# SUPPLIED ENTRIES
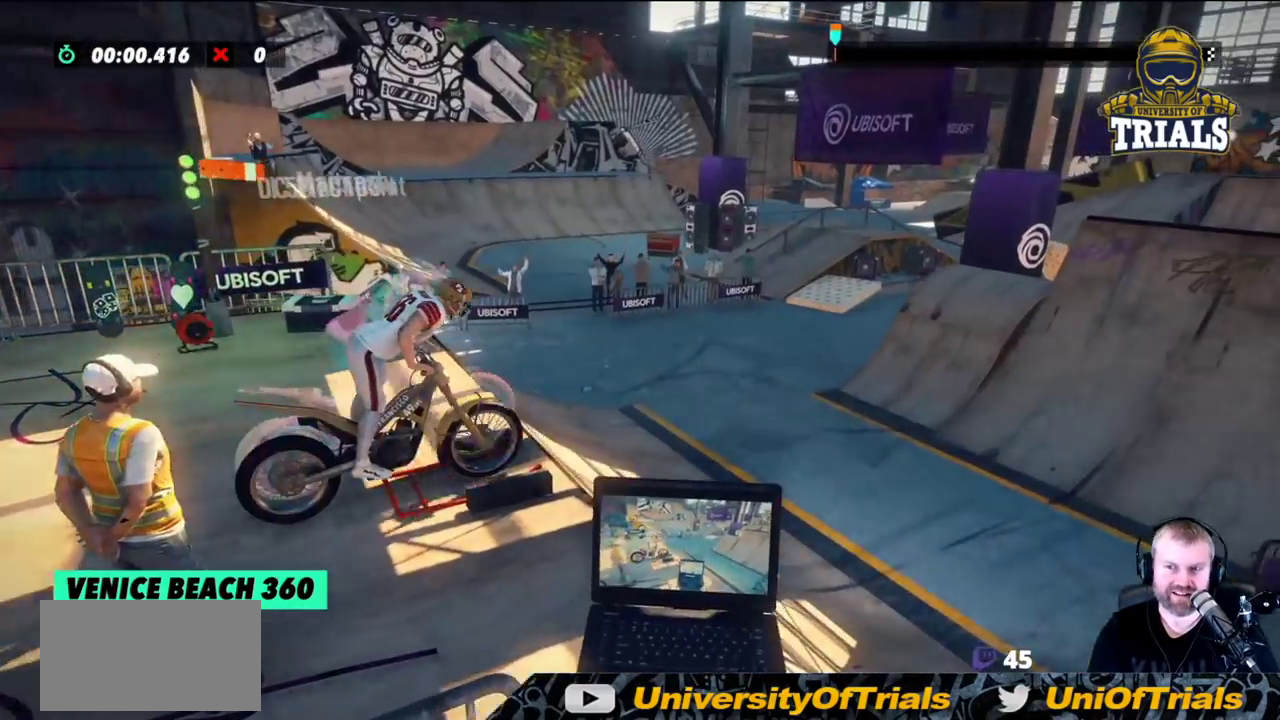
{"buttons": [], "left_stick": "left", "events": [[317, "left_stick", "center"], [367, "left_stick", "left"]]}
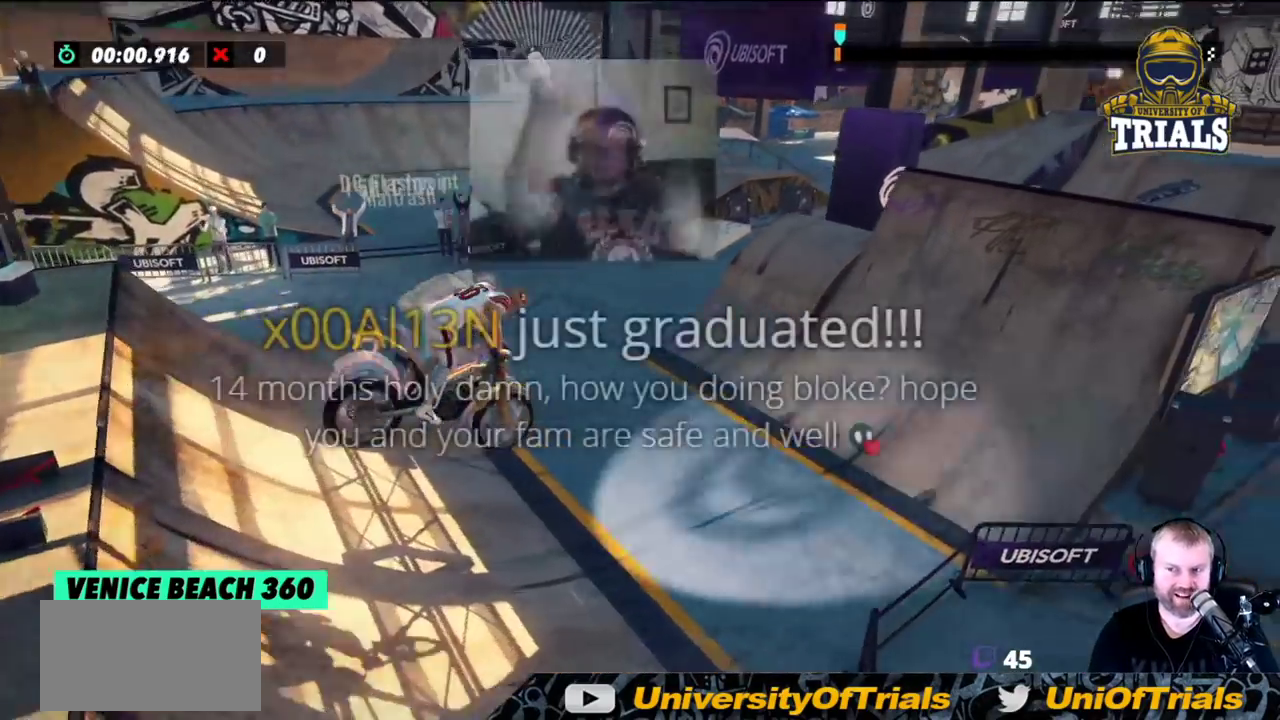
{"buttons": [], "left_stick": "center", "events": [[367, "left_stick", "center"]]}
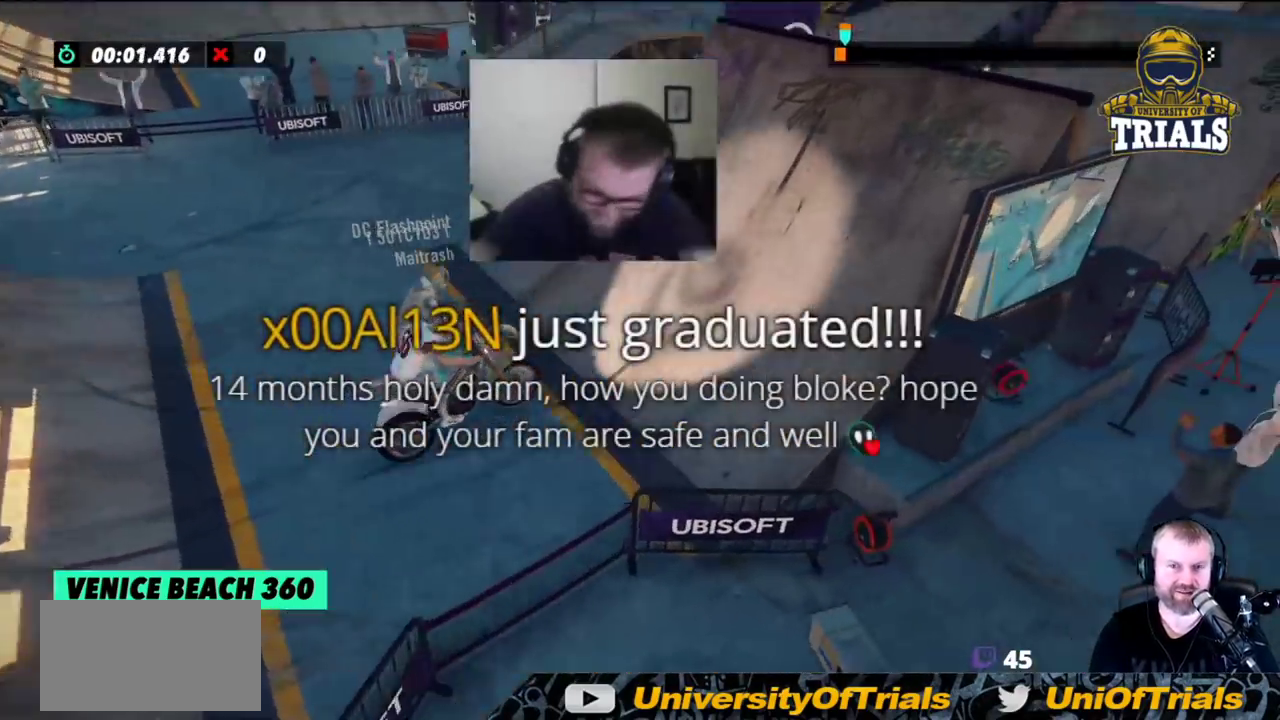
{"buttons": [], "left_stick": "right", "events": [[233, "left_stick", "right"]]}
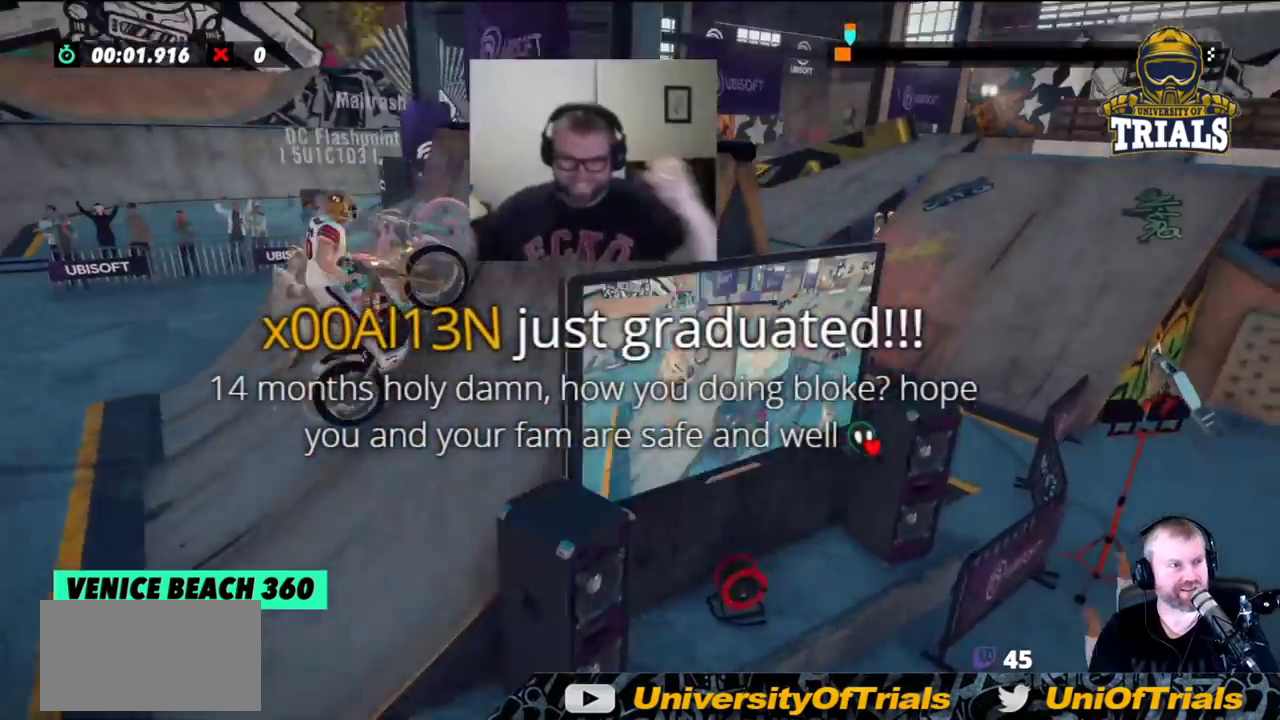
{"buttons": [], "left_stick": "center", "events": [[100, "L2", "down"], [283, "L2", "up"], [333, "left_stick", "center"]]}
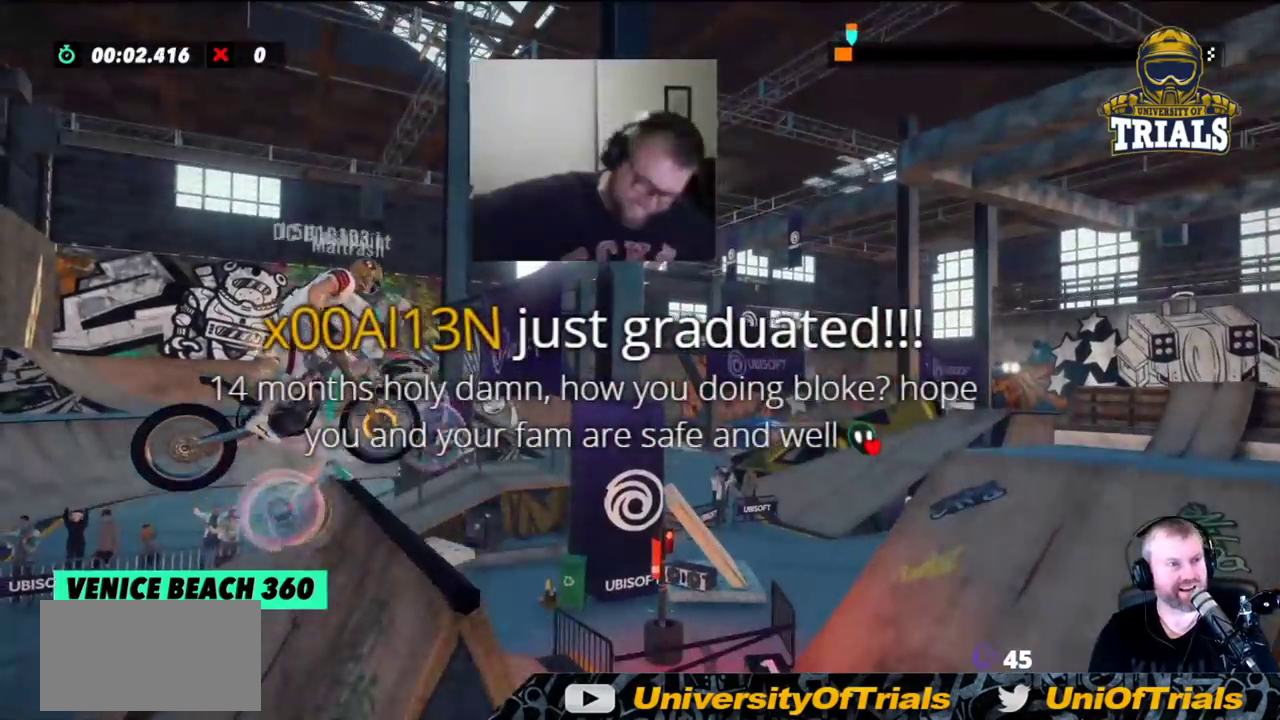
{"buttons": ["L2"], "left_stick": "right", "events": [[100, "left_stick", "right"], [167, "L2", "down"]]}
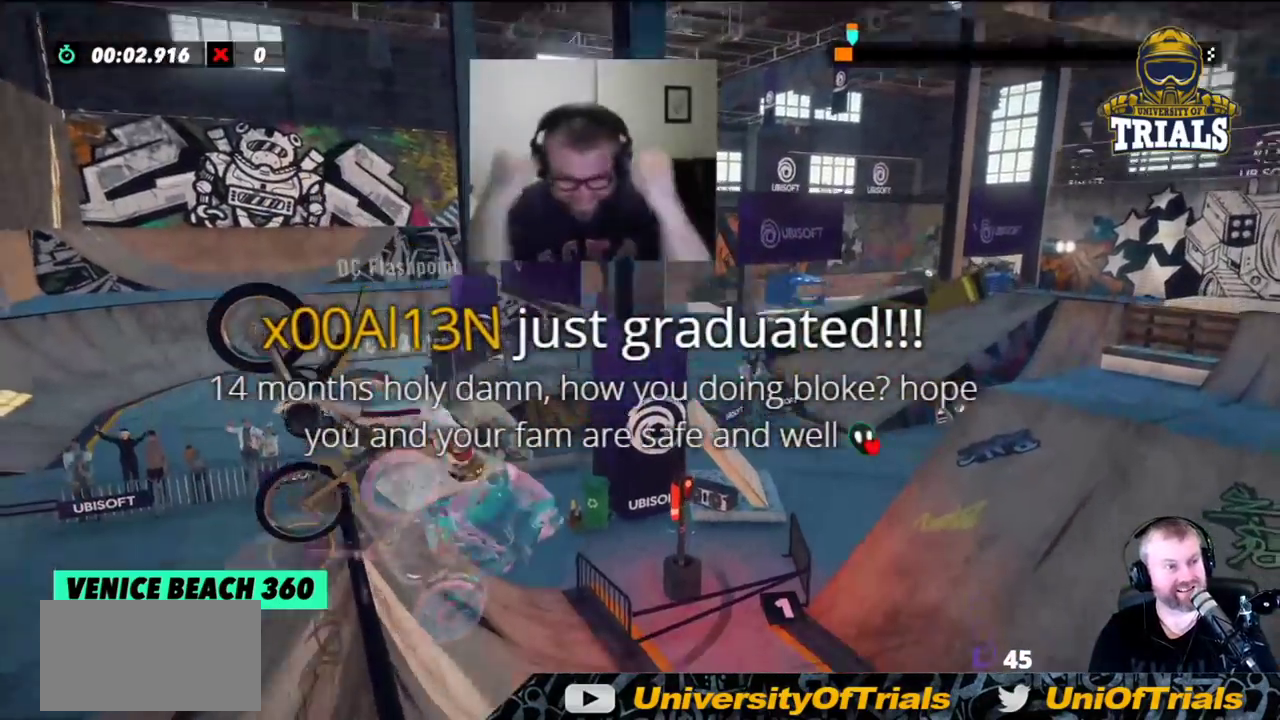
{"buttons": ["L2"], "left_stick": "left", "events": [[317, "left_stick", "left"]]}
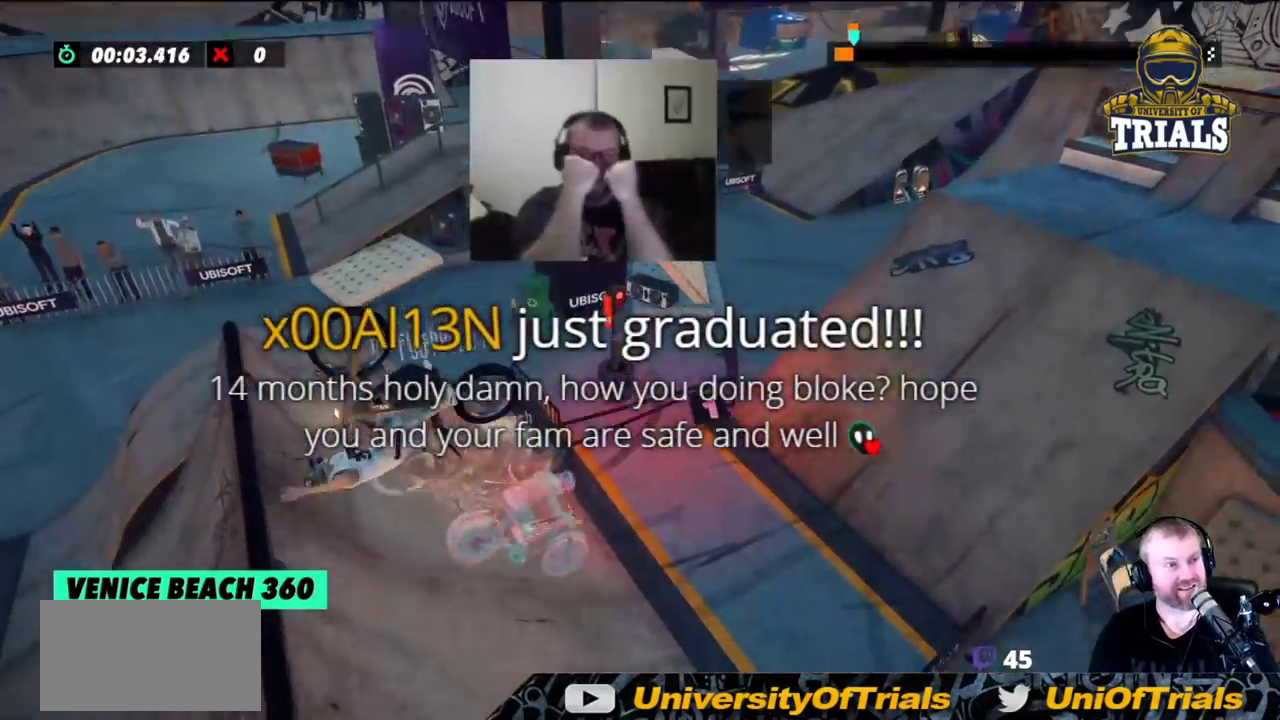
{"buttons": [], "left_stick": "left", "events": [[100, "left_stick", "center"], [383, "left_stick", "left"], [500, "L2", "up"]]}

# PROBLEM DESCRIPTION
Would you return all of the entries unchanged while omitting the images?

# WRITTEN RESPONSE
{"buttons": [], "left_stick": "left", "events": [[317, "left_stick", "center"], [367, "left_stick", "left"]]}
{"buttons": [], "left_stick": "center", "events": [[367, "left_stick", "center"]]}
{"buttons": [], "left_stick": "right", "events": [[233, "left_stick", "right"]]}
{"buttons": [], "left_stick": "center", "events": [[100, "L2", "down"], [283, "L2", "up"], [333, "left_stick", "center"]]}
{"buttons": ["L2"], "left_stick": "right", "events": [[100, "left_stick", "right"], [167, "L2", "down"]]}
{"buttons": ["L2"], "left_stick": "left", "events": [[317, "left_stick", "left"]]}
{"buttons": [], "left_stick": "left", "events": [[100, "left_stick", "center"], [383, "left_stick", "left"], [500, "L2", "up"]]}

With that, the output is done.